Ik heb Pittie nooit gekend, daarvoor ken ik Babs te kort. Nou ja kort …..we kennen elkaar alweer bijna 11 maanden …. maar  vergeleken met de zes  jaar dat Pittie alweer dood is, stelt dat natuurlijk niks voor.
Van honden weet ik eigenlijk te weinig om er iets zinnigs over te kunnen zeggen maar volgens mij was Pittie niet van een bepaald ras. Wat ik er zo van foto’s en filmpjes van heb kunnen zien was het vooral een heel klein hondje. Babs heeft me wel eens verteld dat Pittie in een heel klein mandje mee ging op de fiets naar het Kralingse Bos. Zo klein was ze dus, dat ze in zo’n klein mandje op de fiets mee kon naar het Kralingse Bos.
Babs hield echt veel van Pittie ….ze dansten zo wel eens samen in de woonkamer op oude tophits van Cliff Richard of Elvis Presley soms ook wel eens van de Beach Boys. Babs vond dat nou wel heel leuk maar Pittie vond er niet veel aan; die was de hele tijd aan het piepen en als ze de kans kreeg sprong ze van Babs af op de grond en snelde naar de verste uithoek van de kamer……en Babs maar lachen, die had de grootste lol.
Een echte dierenvriendin is ze, mijn Babs. Na het overlijden van Pittie had ze zich eigenlijk voorgenomen om geen beesten meer te nemen maar het bloed kruipt natuurlijk waar het niet gaan kan. Verschillende familieleden, vriendinnen en buurbewoners zagen met lede ogen aan hoe Babs verpieterde zonder dieren en ze drongen er dan ook heftig bij haar op aan om toch maar weer aan een beest te beginnen. En dat is dan een kanarie geworden. Een, knalrode kanarie, dat wel, die Babs de naam ‘Lange’ gaf omdat hij iets groter leek dan de gemiddelde kanarie (hij was trouwens ook een stuk roder dan normaal).

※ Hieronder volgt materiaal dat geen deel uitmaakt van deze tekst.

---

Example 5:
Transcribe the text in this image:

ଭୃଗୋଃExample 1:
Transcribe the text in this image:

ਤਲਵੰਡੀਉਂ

Zingen (en ook allerlei dierengeluiden) deed hij al als de beste ….. en oorverdovend hard, omwonenden dachten dat er ruiten van zijn gezang zouden springen en mensen die bij Babs op bezoek waren drongen er bij haar op aan om een doek over Lange’s kooi te gooien, omdat ze krankjorum werden van zijn helse getetter. Met een doek over zijn kooi hield Lange gelukkig zijn kop dicht.

Waarschijnlijk door al die negatieve reacties, leeft Lange nu in stilte……..op een heel enkel deuntje na, dat hij zo nu en dan nog fluit. Babs treurt om haar zwijgzame vogelvriendje. Ze vermoedt dat de vogel ook zwijgzaam is omdat Babs te weinig thuis is. Maar Babs’ vogelliefde gaat nu ook weer niet zo ver, dat ze voor haar knalrode kanarie langer thuis gaat blijven zitten. Kom op zeg!